Saturday, December 6, 2008

Formandadır Benim Baht-ı Siyahım


Besiktas dun gece Dolmabahce'deki kum havuzunda boguldu. Nedendir bilinmez, mactan once saha zeminine teknelerce kum dokulmustu. Zemin futbolcularin ayakta durmakta bile gucluk cektigi plaj futbolu zeminine donmustu. Zaten zemin duzgun olsa da Besiktas'in futbol oynamaya niyeti yoktu, olan Ankaraspor'a oldu.

Mac basladi, Ankaraspor catir catir futbol oynamaya basladi. Besiktas ise burada bizim ne isimiz var der gibi, her hattiyla daginik, savruk ve isteksizdi. Ankaraspor Besiktas'in sol kanadini delik desik ederken kanat savunmasi neredeydi? Besiktas savunmasi Ibrahim Uzulmez'in kademesine giremedigi icin sol kanattan birbirinin kopyasi en az 4 pozisyon yedi. Rustu bu pozisyonlardaki kurtarislariyla macin daha ilk yarida kopmasini engelledi. Peki ya hucum hatti? Besiktas'in organize bir hucum organizasyonunu goren varsa bana soylesin. Son 4-5 haftadir Besiktas'in hucum hattinda oynayan hucum oyuncularindaki dusus, bugun dibe vurdu. Delgado, Bobo zaten haftalardir kayipken, bugun onlara Nobre, Tello ve sonradan oyuna giren Holosko da ayak uydurdu. Mustafa Denizli'nin onumuzdeki haftalar icin ilk once yapmasi gereken, bu oyuncularin performansindaki dususun nedenlerini arastirmak ve buna care bulmak olmalidir. Cunku artik cok acik sekilde goruluyor ki, Besiktas'in hucum hatti su goruntusuyle hicbir sekilde uretkenlik saglayamiyor.
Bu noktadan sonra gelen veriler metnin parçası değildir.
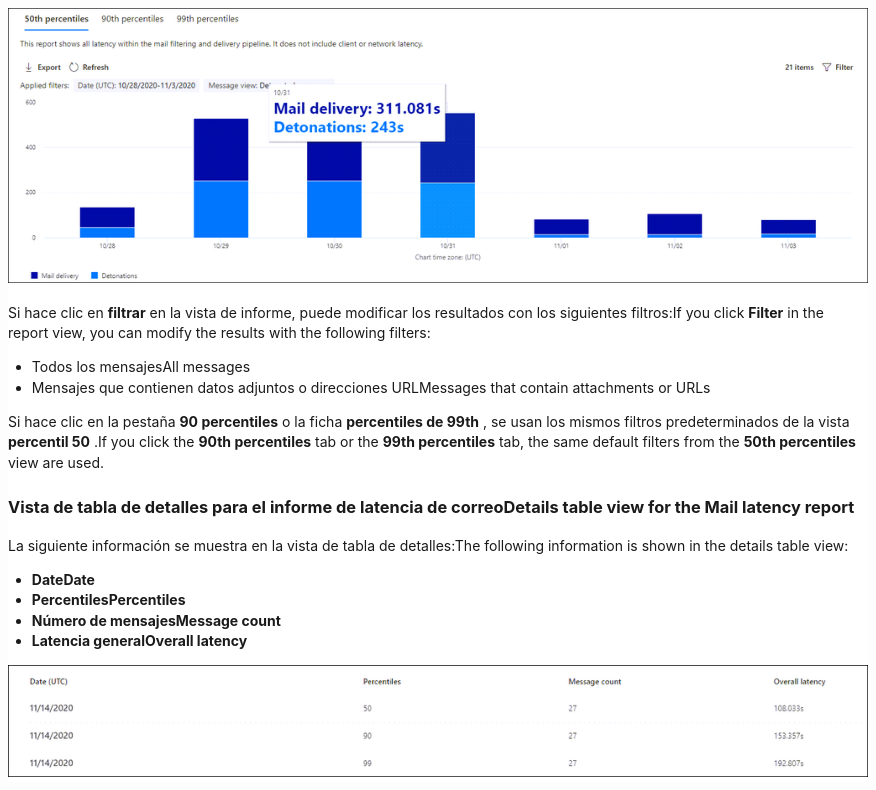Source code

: ![Informe de latencia de correo](../../media/mail-latency-report.png)

<span data-ttu-id="77e1d-243">Si hace clic en **filtrar** en la vista de informe, puede modificar los resultados con los siguientes filtros:</span><span class="sxs-lookup"><span data-stu-id="77e1d-243">If you click **Filter** in the report view, you can modify the results with the following filters:</span></span>

- <span data-ttu-id="77e1d-244">Todos los mensajes</span><span class="sxs-lookup"><span data-stu-id="77e1d-244">All messages</span></span>
- <span data-ttu-id="77e1d-245">Mensajes que contienen datos adjuntos o direcciones URL</span><span class="sxs-lookup"><span data-stu-id="77e1d-245">Messages that contain attachments or URLs</span></span>

<span data-ttu-id="77e1d-246">Si hace clic en la pestaña **90 percentiles** o la ficha **percentiles de 99th** , se usan los mismos filtros predeterminados de la vista **percentil 50** .</span><span class="sxs-lookup"><span data-stu-id="77e1d-246">If you click the **90th percentiles** tab or the **99th percentiles** tab, the same default filters from the **50th percentiles** view are used.</span></span>

### <a name="details-table-view-for-the-mail-latency-report"></a><span data-ttu-id="77e1d-247">Vista de tabla de detalles para el informe de latencia de correo</span><span class="sxs-lookup"><span data-stu-id="77e1d-247">Details table view for the Mail latency report</span></span>

<span data-ttu-id="77e1d-248">La siguiente información se muestra en la vista de tabla de detalles:</span><span class="sxs-lookup"><span data-stu-id="77e1d-248">The following information is shown in the details table view:</span></span>

- <span data-ttu-id="77e1d-249">**Date**</span><span class="sxs-lookup"><span data-stu-id="77e1d-249">**Date**</span></span>
- <span data-ttu-id="77e1d-250">**Percentiles**</span><span class="sxs-lookup"><span data-stu-id="77e1d-250">**Percentiles**</span></span>
- <span data-ttu-id="77e1d-251">**Número de mensajes**</span><span class="sxs-lookup"><span data-stu-id="77e1d-251">**Message count**</span></span>
- <span data-ttu-id="77e1d-252">**Latencia general**</span><span class="sxs-lookup"><span data-stu-id="77e1d-252">**Overall latency**</span></span>

![Detalles del informe de latencia de correo](../../media/mail-latency-report-details.png)
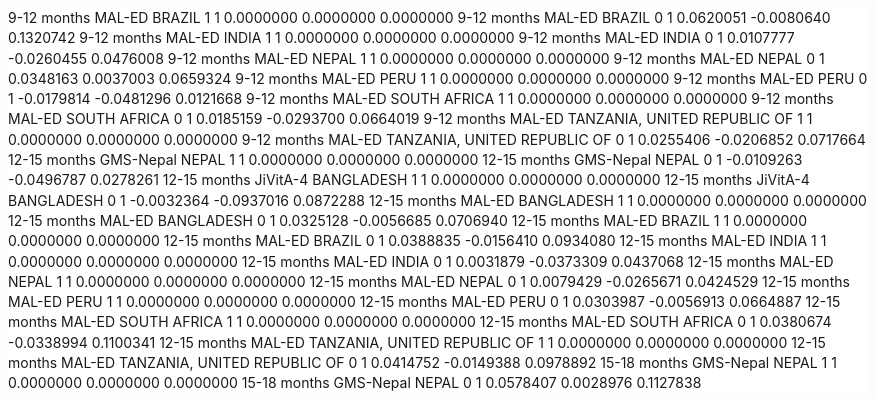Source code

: 9-12 months    MAL-ED      BRAZIL                         1                    1                  0.0000000    0.0000000    0.0000000
9-12 months    MAL-ED      BRAZIL                         0                    1                  0.0620051   -0.0080640    0.1320742
9-12 months    MAL-ED      INDIA                          1                    1                  0.0000000    0.0000000    0.0000000
9-12 months    MAL-ED      INDIA                          0                    1                  0.0107777   -0.0260455    0.0476008
9-12 months    MAL-ED      NEPAL                          1                    1                  0.0000000    0.0000000    0.0000000
9-12 months    MAL-ED      NEPAL                          0                    1                  0.0348163    0.0037003    0.0659324
9-12 months    MAL-ED      PERU                           1                    1                  0.0000000    0.0000000    0.0000000
9-12 months    MAL-ED      PERU                           0                    1                 -0.0179814   -0.0481296    0.0121668
9-12 months    MAL-ED      SOUTH AFRICA                   1                    1                  0.0000000    0.0000000    0.0000000
9-12 months    MAL-ED      SOUTH AFRICA                   0                    1                  0.0185159   -0.0293700    0.0664019
9-12 months    MAL-ED      TANZANIA, UNITED REPUBLIC OF   1                    1                  0.0000000    0.0000000    0.0000000
9-12 months    MAL-ED      TANZANIA, UNITED REPUBLIC OF   0                    1                  0.0255406   -0.0206852    0.0717664
12-15 months   GMS-Nepal   NEPAL                          1                    1                  0.0000000    0.0000000    0.0000000
12-15 months   GMS-Nepal   NEPAL                          0                    1                 -0.0109263   -0.0496787    0.0278261
12-15 months   JiVitA-4    BANGLADESH                     1                    1                  0.0000000    0.0000000    0.0000000
12-15 months   JiVitA-4    BANGLADESH                     0                    1                 -0.0032364   -0.0937016    0.0872288
12-15 months   MAL-ED      BANGLADESH                     1                    1                  0.0000000    0.0000000    0.0000000
12-15 months   MAL-ED      BANGLADESH                     0                    1                  0.0325128   -0.0056685    0.0706940
12-15 months   MAL-ED      BRAZIL                         1                    1                  0.0000000    0.0000000    0.0000000
12-15 months   MAL-ED      BRAZIL                         0                    1                  0.0388835   -0.0156410    0.0934080
12-15 months   MAL-ED      INDIA                          1                    1                  0.0000000    0.0000000    0.0000000
12-15 months   MAL-ED      INDIA                          0                    1                  0.0031879   -0.0373309    0.0437068
12-15 months   MAL-ED      NEPAL                          1                    1                  0.0000000    0.0000000    0.0000000
12-15 months   MAL-ED      NEPAL                          0                    1                  0.0079429   -0.0265671    0.0424529
12-15 months   MAL-ED      PERU                           1                    1                  0.0000000    0.0000000    0.0000000
12-15 months   MAL-ED      PERU                           0                    1                  0.0303987   -0.0056913    0.0664887
12-15 months   MAL-ED      SOUTH AFRICA                   1                    1                  0.0000000    0.0000000    0.0000000
12-15 months   MAL-ED      SOUTH AFRICA                   0                    1                  0.0380674   -0.0338994    0.1100341
12-15 months   MAL-ED      TANZANIA, UNITED REPUBLIC OF   1                    1                  0.0000000    0.0000000    0.0000000
12-15 months   MAL-ED      TANZANIA, UNITED REPUBLIC OF   0                    1                  0.0414752   -0.0149388    0.0978892
15-18 months   GMS-Nepal   NEPAL                          1                    1                  0.0000000    0.0000000    0.0000000
15-18 months   GMS-Nepal   NEPAL                          0                    1                  0.0578407    0.0028976    0.1127838
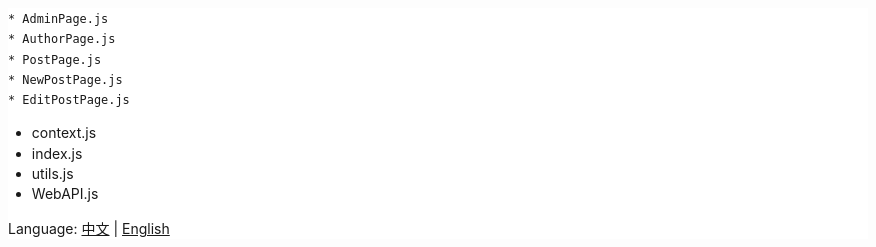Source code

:    * AdminPage.js
    * AuthorPage.js
    * PostPage.js
    * NewPostPage.js
    * EditPostPage.js
  * context.js
  * index.js
  * utils.js
  * WebAPI.js
  


<div id="english" style="display: none;">
  <h2>About</h2>
  <p>This is a discussion platform with member functions. Visitors can browse posts by different authors at the same time, leave comments at the bottom of articles to participate in discussions, and view all articles of a specific author through links. Registered users can add and manage article status.</p>
</div>


<div id="chinese" style="display: none;">
  <h2>關於</h2>
  <p>這是一個具有會員功能的討論平台。訪客可以同時瀏覽多個不同作者的發文，在文章下方留言參與討論，並透過連結檢視特定作者的所有文章。註冊用戶可以新增及管理文章狀態。</p>
</div>


<p>Language: <a href="#" onclick="document.getElementById('english').style.display='none';document.getElementById('chinese').style.display='block';return false;">中文</a> | <a href="#" onclick="document.getElementById('english').style.display='block';document.getElementById('chinese').style.display='none';return false;">English</a></p>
Ikinci yarida Ankaraspor, Sivok'un attigi muthis (!) golle one gecerken, Besiktas iyice kontrolu kaybetti. Tribunlerin sabri tasmaya baslarken, Besiktasli oyuncular iyice gerildi ve Sivok'un kirmizi karti geldi. Dakikalar gectikce mactan umidi kesen Besiktasli taraftarlarin hakli tepkisi yankilanmaya basladi Dolmabahce semalarinda... Once sayisiz top kaybi yapan Delgado'yu protesto ettiler. Protestolar o kadar siddetliydi ki, Denizli onu oyundan almak zorunda kaldi. Daha sonra buyuk ihtimalle spontane olarak hemen oracıkta bestelenen "Ne zaman şampiyonluk diye bağırsak kursagimizda kaliyor, söylesene bize hoca takım neden oynamıyor?" tezahurati geceye damgasini vurdu. Son olarak hedefte yine yonetim ve Yildirim Demiroren vardi. Besiktas taraftarini dinlerken onlarin nasil bir ruh halinde oldugunu tahmin etmek zor degildi. Carsi, icindeki ofkeyi ve uzuntuyu bestelerinde haykirirken, benim de icimden Dede Efendi'nin Buselik sarkisinin Besiktas'a uyarlanmis versiyonu geciyordu:
"Formandadır benim baht-ı siyahım
Seni sevdim, odur benim günahım"
Futbolculardaki anlamsiz gerginlik mactan sonra da devam etti. Sunu belirtmek lazim, buyuk takimsan kaybetmesini de bileceksin, kaybederken bile sakin kalmayi bileceksin. Besiktasli futbolcularin sorumsuzlugu yuzunden az kalsin ikinci bir Samsun faciasi yasanacakti ki, bunun altindan kalkmak cok zor olurdu.
Simdi sakin olup kenetlenme zamani. Besiktas icin henuz kaybedilmis birsey yok. Mustafa Hoca boyle gergin ortamlara ve baskilara aliskindir, bu tip durumlarda ne yapilmasi gerektigini cok iyi bilir. Besiktas'in onunde cok buyuk bir toparlanma firsati olarak iki hafta sonra oynayacagi Galatasaray derbisi var. Mustafa Denizli tecrubesiyle ve bilgisiyle bu takimi toparlayacaktir.